13

228K 9.6K 469
                                    

Nathan menunduk melihat notifikasi yang baru saja masuk ke handphone-nya. Cowok itu mengernyit saat melihat siapa yang baru mengiriminya pesan.

Nathan membuka pesan yang berisi sebuah foto. Itu adalah foto sebuah taman. Taman yang sangat bersejarah baginya. Sayangnya, bukan sejarah yang baik. Taman itu, pada masanya, sebuah tempat yang memiliki banyak memori bahagia untuk Nathan. Namun, tidak lagi. Masa-masa bahagianya di tempat itu sudah kadaluarsa.

Aura: I wish you were here.

Pemuda itu membelalak. Gadis ini, apa lagi maunya? Kenapa dia kembali ke kehidupan Nathan yang sudah tenteram tanpanya?

Ini tidak bisa dibiarkan. Nathan harus bicara kepada Aura. Nathan harus bisa menjauhkan gadis itu dari Katya kalau tidak ingin Katya menjauh darinya.

Nathan menatap Katya lembut, berusaha menutupi sorot penyesalan karena harus pergi saat ini juga. "Gue ... harus pergi.
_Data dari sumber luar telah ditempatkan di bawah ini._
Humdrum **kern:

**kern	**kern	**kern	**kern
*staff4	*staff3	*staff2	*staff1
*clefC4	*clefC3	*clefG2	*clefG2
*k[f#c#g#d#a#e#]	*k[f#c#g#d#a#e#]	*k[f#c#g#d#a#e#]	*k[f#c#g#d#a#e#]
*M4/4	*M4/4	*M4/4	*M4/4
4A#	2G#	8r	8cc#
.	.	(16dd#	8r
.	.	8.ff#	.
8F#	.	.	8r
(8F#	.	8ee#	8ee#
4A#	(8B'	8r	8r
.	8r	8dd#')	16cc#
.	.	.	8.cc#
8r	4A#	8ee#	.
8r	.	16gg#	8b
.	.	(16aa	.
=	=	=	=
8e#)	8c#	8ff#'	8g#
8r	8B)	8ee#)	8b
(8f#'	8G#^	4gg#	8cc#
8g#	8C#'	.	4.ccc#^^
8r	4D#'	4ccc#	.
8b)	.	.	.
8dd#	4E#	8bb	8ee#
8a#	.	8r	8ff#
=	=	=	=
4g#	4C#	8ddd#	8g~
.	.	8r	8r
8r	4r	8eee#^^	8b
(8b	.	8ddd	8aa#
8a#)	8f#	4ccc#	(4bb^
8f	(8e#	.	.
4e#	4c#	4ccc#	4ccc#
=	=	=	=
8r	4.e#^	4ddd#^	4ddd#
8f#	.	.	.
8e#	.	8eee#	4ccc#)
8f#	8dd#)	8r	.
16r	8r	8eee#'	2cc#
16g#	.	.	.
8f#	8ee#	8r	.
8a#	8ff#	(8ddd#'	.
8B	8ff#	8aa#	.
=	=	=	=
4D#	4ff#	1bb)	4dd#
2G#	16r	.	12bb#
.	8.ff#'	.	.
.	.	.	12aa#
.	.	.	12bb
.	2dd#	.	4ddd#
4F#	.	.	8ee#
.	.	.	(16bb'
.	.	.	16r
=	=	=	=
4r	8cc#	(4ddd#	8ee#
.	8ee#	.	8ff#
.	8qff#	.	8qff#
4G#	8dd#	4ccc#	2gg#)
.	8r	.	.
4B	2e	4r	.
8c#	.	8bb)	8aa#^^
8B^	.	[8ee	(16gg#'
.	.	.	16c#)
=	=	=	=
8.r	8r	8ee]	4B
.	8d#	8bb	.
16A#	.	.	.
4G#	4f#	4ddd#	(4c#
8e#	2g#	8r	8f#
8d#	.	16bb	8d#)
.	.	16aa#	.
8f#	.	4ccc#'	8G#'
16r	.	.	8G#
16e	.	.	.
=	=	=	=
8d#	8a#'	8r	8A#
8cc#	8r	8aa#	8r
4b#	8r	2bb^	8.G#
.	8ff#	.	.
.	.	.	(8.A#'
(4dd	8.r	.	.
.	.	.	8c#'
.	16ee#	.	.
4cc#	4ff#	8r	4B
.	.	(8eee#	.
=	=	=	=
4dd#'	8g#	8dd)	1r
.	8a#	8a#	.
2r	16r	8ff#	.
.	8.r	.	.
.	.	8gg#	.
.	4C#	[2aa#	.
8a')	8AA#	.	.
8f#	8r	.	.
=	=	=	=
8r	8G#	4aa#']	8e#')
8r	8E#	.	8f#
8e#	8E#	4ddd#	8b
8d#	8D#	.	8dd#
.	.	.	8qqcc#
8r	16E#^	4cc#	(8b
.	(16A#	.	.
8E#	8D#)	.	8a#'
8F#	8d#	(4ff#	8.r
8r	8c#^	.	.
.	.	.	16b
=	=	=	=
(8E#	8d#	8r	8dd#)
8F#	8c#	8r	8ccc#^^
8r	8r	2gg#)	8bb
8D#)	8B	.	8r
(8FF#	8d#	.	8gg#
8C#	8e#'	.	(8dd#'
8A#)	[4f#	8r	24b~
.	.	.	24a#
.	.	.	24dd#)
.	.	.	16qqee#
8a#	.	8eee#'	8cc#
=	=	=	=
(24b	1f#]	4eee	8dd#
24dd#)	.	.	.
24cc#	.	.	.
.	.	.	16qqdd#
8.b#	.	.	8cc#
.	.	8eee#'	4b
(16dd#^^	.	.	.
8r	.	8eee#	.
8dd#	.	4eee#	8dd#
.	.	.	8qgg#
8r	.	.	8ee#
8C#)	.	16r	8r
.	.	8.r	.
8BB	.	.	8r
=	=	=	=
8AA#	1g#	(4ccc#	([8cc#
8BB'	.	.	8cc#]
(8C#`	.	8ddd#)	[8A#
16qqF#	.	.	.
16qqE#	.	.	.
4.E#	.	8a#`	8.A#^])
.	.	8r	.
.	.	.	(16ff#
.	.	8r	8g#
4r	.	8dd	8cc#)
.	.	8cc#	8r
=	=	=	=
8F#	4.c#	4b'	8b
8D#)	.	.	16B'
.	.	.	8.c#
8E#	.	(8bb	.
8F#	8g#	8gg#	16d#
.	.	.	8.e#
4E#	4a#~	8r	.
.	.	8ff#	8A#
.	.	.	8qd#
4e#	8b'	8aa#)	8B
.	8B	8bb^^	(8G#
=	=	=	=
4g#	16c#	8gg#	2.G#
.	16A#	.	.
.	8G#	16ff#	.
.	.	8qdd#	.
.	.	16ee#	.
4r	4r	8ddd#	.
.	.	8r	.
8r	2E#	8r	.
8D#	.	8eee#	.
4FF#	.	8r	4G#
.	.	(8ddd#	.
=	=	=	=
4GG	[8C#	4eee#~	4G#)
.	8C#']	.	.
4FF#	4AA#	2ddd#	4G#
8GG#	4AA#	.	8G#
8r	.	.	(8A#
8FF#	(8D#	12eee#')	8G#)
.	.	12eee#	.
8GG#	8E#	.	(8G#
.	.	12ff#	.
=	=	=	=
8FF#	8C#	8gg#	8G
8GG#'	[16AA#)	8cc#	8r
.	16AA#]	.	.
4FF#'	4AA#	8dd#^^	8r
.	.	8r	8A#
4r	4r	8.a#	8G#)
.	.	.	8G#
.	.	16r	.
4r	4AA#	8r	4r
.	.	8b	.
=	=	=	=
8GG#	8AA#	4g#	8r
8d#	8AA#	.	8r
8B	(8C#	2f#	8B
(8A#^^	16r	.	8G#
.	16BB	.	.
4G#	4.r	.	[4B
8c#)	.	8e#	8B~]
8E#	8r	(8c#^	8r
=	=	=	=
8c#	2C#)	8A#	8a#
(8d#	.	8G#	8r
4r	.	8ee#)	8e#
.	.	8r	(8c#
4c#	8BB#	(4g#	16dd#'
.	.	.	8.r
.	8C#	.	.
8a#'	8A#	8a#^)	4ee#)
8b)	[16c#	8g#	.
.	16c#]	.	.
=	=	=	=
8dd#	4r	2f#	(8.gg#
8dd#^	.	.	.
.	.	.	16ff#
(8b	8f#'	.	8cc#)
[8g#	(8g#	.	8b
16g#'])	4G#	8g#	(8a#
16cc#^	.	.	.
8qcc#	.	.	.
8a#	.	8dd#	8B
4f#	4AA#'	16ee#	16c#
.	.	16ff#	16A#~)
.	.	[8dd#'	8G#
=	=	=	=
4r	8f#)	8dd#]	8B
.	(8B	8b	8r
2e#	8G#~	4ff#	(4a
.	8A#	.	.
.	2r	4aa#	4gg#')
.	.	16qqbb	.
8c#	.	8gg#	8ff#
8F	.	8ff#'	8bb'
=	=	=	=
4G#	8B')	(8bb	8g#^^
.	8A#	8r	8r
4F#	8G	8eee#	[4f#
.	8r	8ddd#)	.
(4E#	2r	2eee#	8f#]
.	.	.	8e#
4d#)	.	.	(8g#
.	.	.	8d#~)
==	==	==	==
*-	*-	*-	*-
Ada urusan."

Katya hanya diam. Jutaan pertanyaan yang haus akan jawaban masih melayang di benaknya. "I'll see you soon, Kat. Bye."

Pemuda itu membawa motornya ke taman yang dimaksud Aura, dan menemukan gadis itu duduk memunggunginya di salah satu kursi taman. Rambut panjangnya yang berwarna hitam tertiup semilir angin.

Sudah lama sekali rasanya sejak Nathan melihat gadis itu. Namun, saat dia tiba-tiba datang dan memeluknya di hadapan Katya, Nathan mendadak menyadari bahwa dia tak lagi merindukan Aura. Dia tidak lagi menginginkan keberadaan Aura di sekitarnya. Dia malah ingin menjauhkan Aura, karena dia sudah berjanji untuk menjauhkan apa pun yang berpotensi menyakiti Katya.

Nathan bergerak maju, lantas berdiri di belakang gadis itu. Cukup dekat, sampai aroma manis yang samar dari parfumnya bisa tercium.

"Ngapain lagi lo ke sini?" ujar Nathan dingin.

"Nathan?" Gadis itu berbalik menatap Nathan dengan senyum manis terukir di bibirnya. "Atau harus gue panggil Adrian?"

Rahangnya mengatup dengan kencang, sampai urat-urat di sekitar lehernya terlihat. Tangannya terkepal, dan Nathan mencoba mengenyahkan segala memori yang berkelebat dalam otaknya tentang gadis itu. Gadis yang berhasil membuatnya tertawa, sekaligus memberinya luka.

Nathan hanya menatapnya datar. "Lo belum jawab pertanyaan gue. Ngapain lo ke sini?"

Aura tersenyum tipis. "Lo jutek banget, sih? Enggak kangen gue apa?"

"Gue udah bilang sama lo kan, Ra, jangan pernah balik lagi ke sini." Nathan terdengar dingin, sedingin es di kutub.

Senyum di wajah Aura memudar, digantikan dengan ekspresi sendu.

"Segitunya lo marah sama gue?" tanya Aura. "Gue bela-belain naik pesawat sendirian dari Tokyo cuma buat ketemu lo, Nath."

"Gue enggak pernah minta lo ke sini."

"Tapi kan maksud gue ke sini baik, Nath. Gue mau nyekar, mau ketemu Kakek walaupun cuma ngelihat nisannya. Mau nemuin lo, mau menebus kesalahan gue, Nath."

"Telat, Ra. Empat tahun terlambat," kata Nathan. Kali ini, kalaupun Aura meminta maaf sambil bersimpuh di hadapan Nathan, dia belum tentu bisa memaafkan Aura seutuhnya. Dia nyakitin Katya, dan Nathan enggak bisa biarin sesuatu yang bikin sakit Katya berkeliaran di sekelilingnya.

Nathan menatap jauh ke depan, sama sekali tidak berusaha peduli pada Aura yang kini bangkit dan berdiri di hadapannya. "Segitu bencinya lo sama gue, Nath?"